The last shall be first

In weakness, failure, losing, confusion, poverty, stupidity, and oppression we are predisposed to opening to God in Christ through the Spirit because all these experiences are a share in the crucifixion.  This is the reversal Jesus proclaims in his parables of God’s reign.  The last shall be first.  The first are those whose lives are so together they do not see the need for God.  They do not realize where ultimate happiness lies.  They are under illusion and the only way to break them of this illusion is to actually break them open through participation in Christ’s passion and death on the cross.  But, the last are those already crushed, marginalized, and oppressed.  These last ones can be the poor of the third world, all who experience the evils of racism, women suffering from the evils of sexism, the depressed, the socially awkward, the disabled, prisoners, the elderly—the list goes on and on.  They are crucified—all of them.

As Richard Rohr says, We don’t go to God by doing it right; we go to God by doing it wrong.  It is only in experiences of losing and failure that we realize how utterly dependent, fragile, and weak we are.  It is those moments that are a potential sharing in the crucifixion of Christ.  Jesus tells us to rejoice in those moments because it is another opportunity for transformation.  And we don’t need to seek them out because life throws these curve balls at us all the time.  Suffocating boredom, intense loneliness, those moments when life simply falls apart—rejoice in these moments because it is in them that God frees us.  It is in these moments that we learn to fall into the mystery of God.  God is found in the most painful, sinful, uncomfortable, and negative experiences of life—that’s what the cross says!  And, we would never expect to find God there.  True life comes through death journeys wherein we realize who God is for us—the God of liberating, gratuitous, mysterious love.  And we die with Christ—we die with, through, and in God.

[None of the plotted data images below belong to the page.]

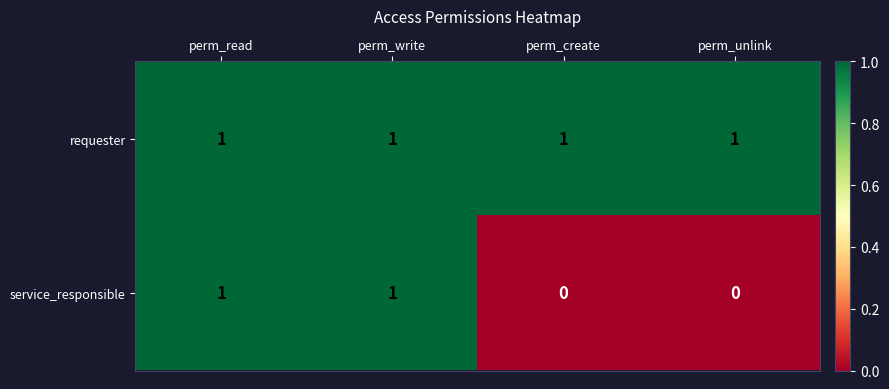

What is the maximum value shown in the chart?

1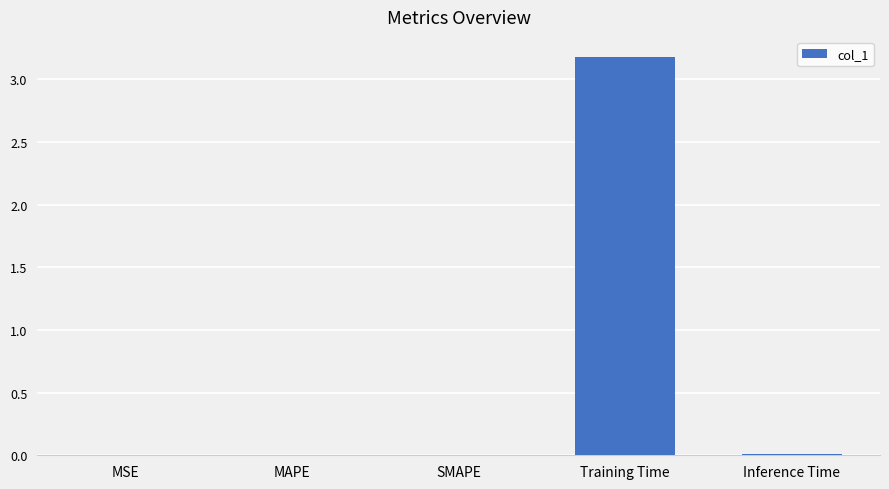

True or false: the data shows 0.0 at MAPE.

True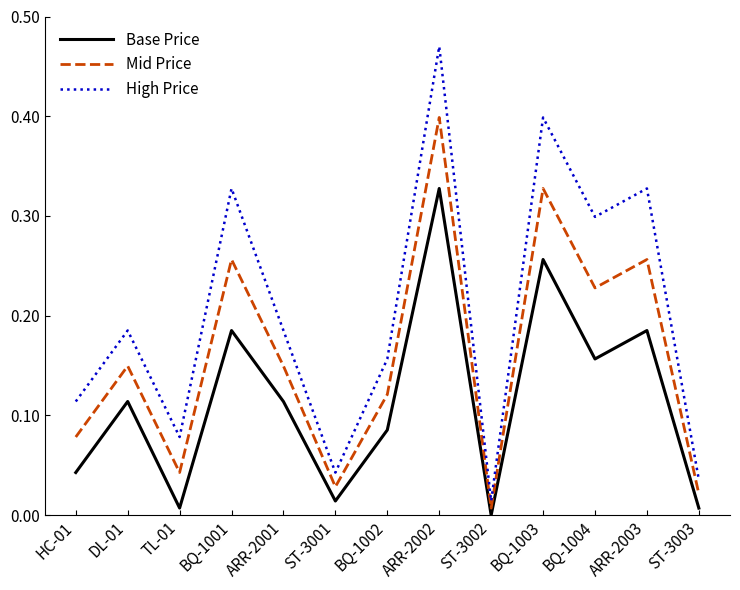

Rank the series by their average value, from highest to lowest.

High Price, Mid Price, Base Price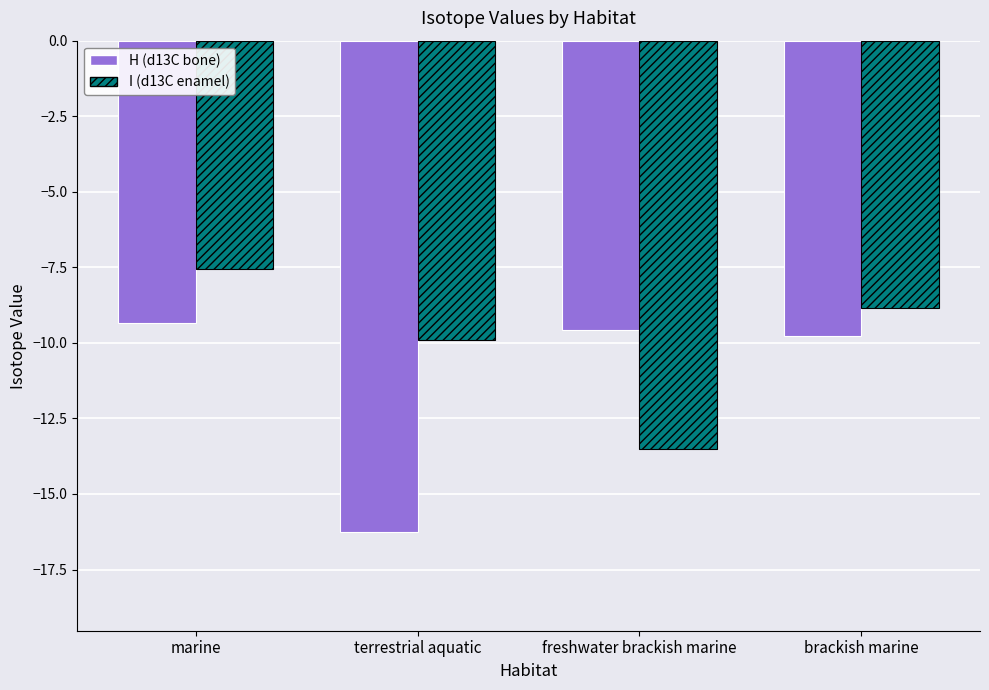

How many groups of bars are there?

4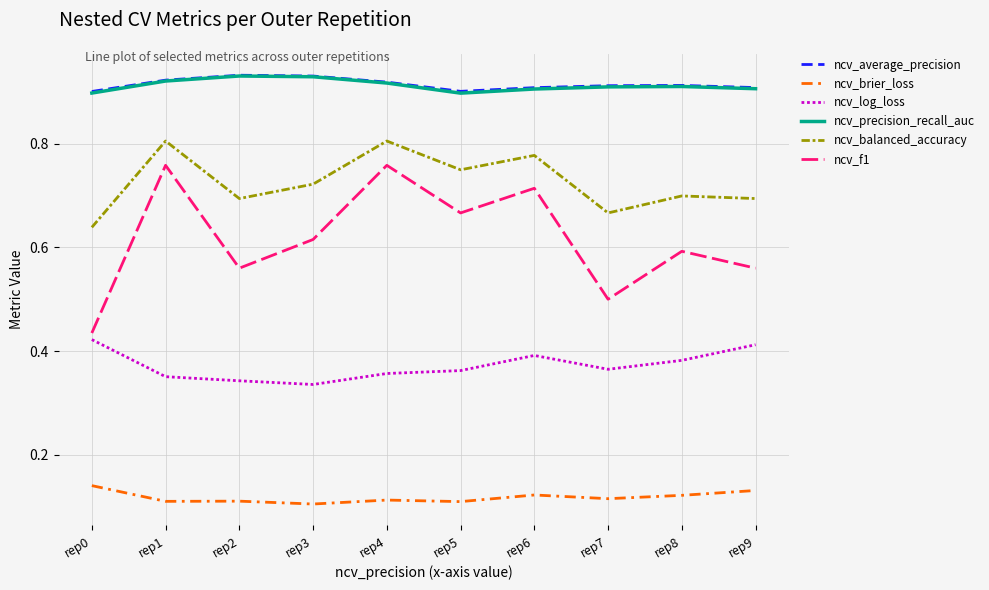

Is the value of ncv_f1 at rep1 greater than the value of ncv_log_loss at rep8?

Yes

Imagine that all you hold dear in your life is taken from you.  What if you lost your home?  Your job?  Your plans for the future?  These are the circumstances of your life—they are NOT your life.  And sometimes it takes an experience of loss to help us realize that.  God calls us to fall through our life situation—our circumstances—into our LIFE: the ever-present mystery of God.  Jean Pierre de Caussade says, “rejoice every time you discover an imperfection because then you have to fall into the hands of the living God.